■ **Input records**:
■ ■ ■
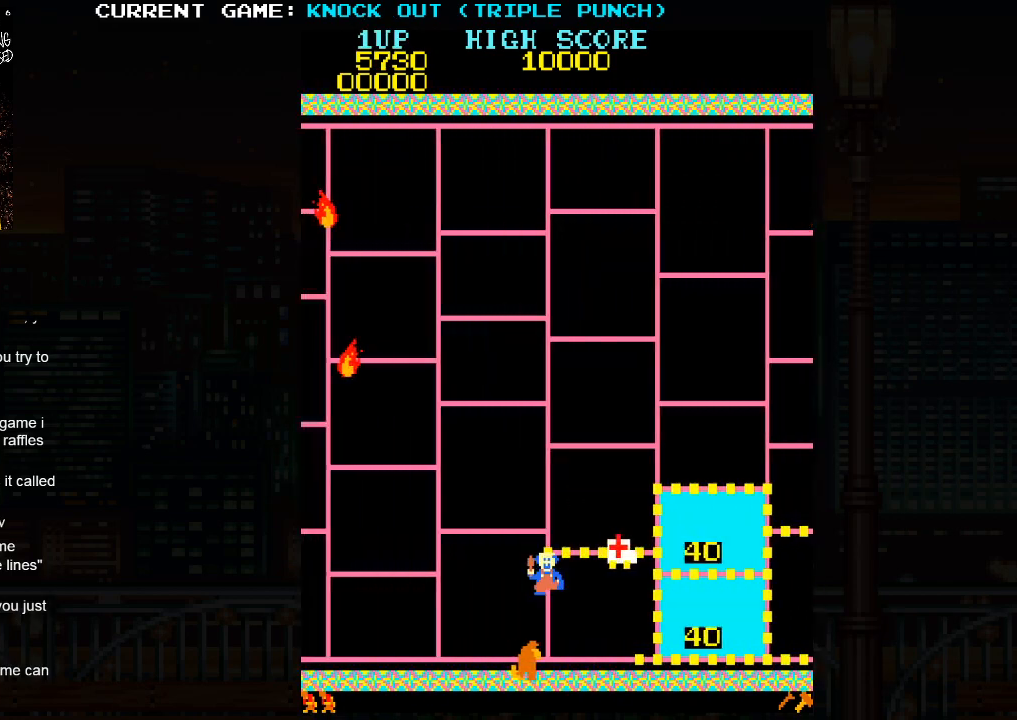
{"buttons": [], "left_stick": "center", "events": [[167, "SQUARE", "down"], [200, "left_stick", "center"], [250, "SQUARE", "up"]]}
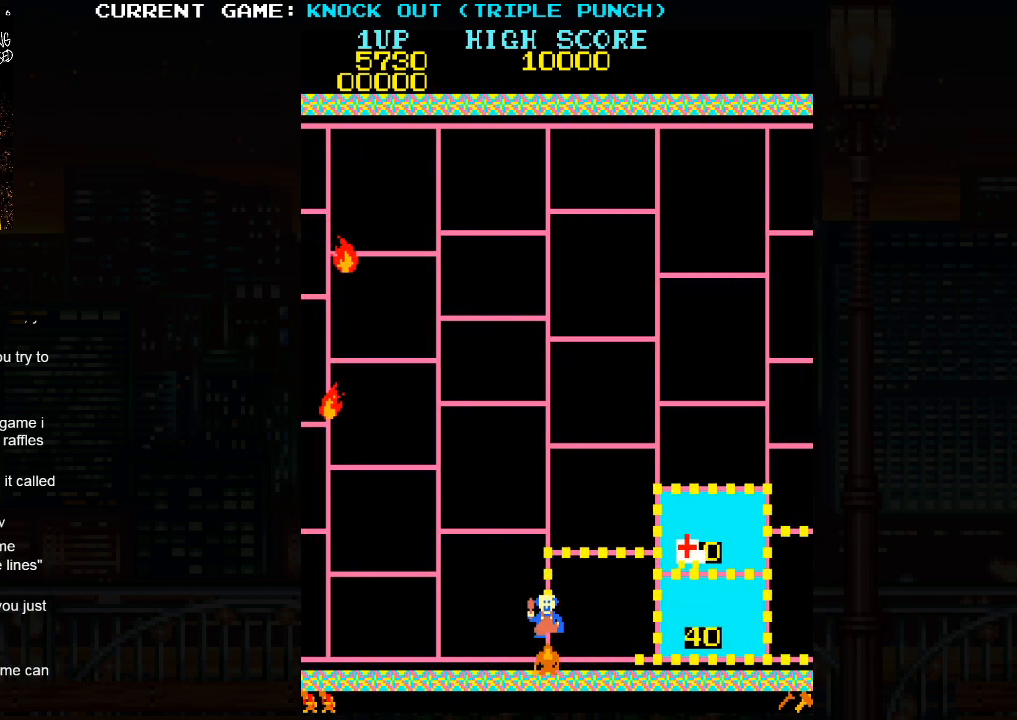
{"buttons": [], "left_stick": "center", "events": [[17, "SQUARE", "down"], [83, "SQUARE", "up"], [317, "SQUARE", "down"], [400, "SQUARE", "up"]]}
■ ■ ■
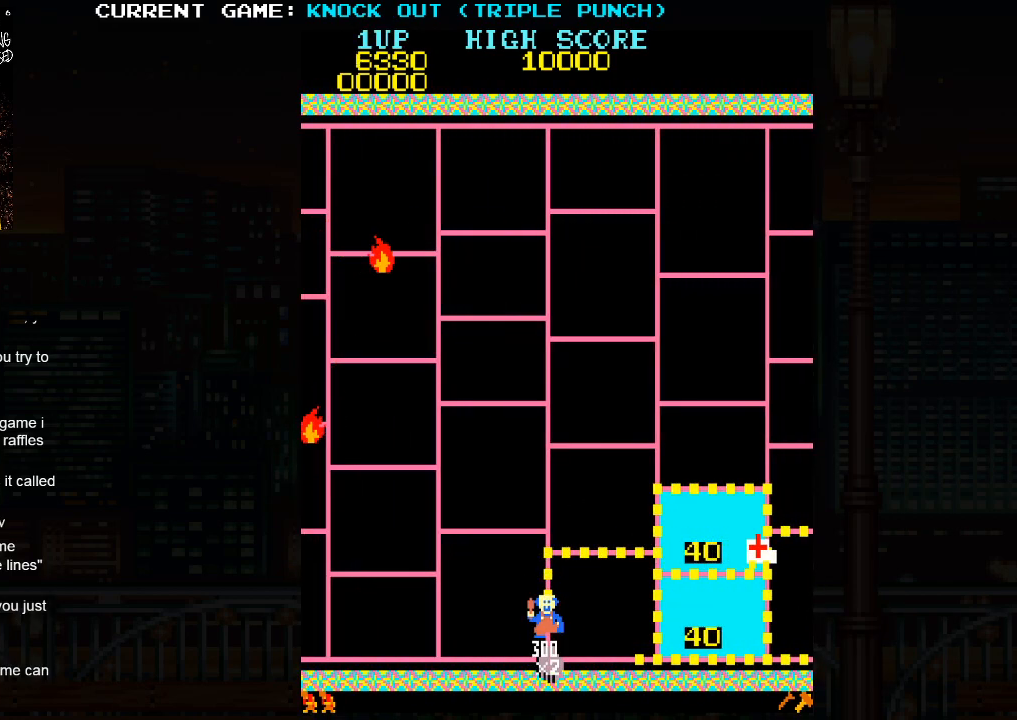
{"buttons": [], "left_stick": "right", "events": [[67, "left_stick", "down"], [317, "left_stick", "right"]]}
■ ■ ■
■ **Prompt**: Reply with nothing but the number of lines in the listing that include "SQUARE".

■ **Solution to the problem**: 2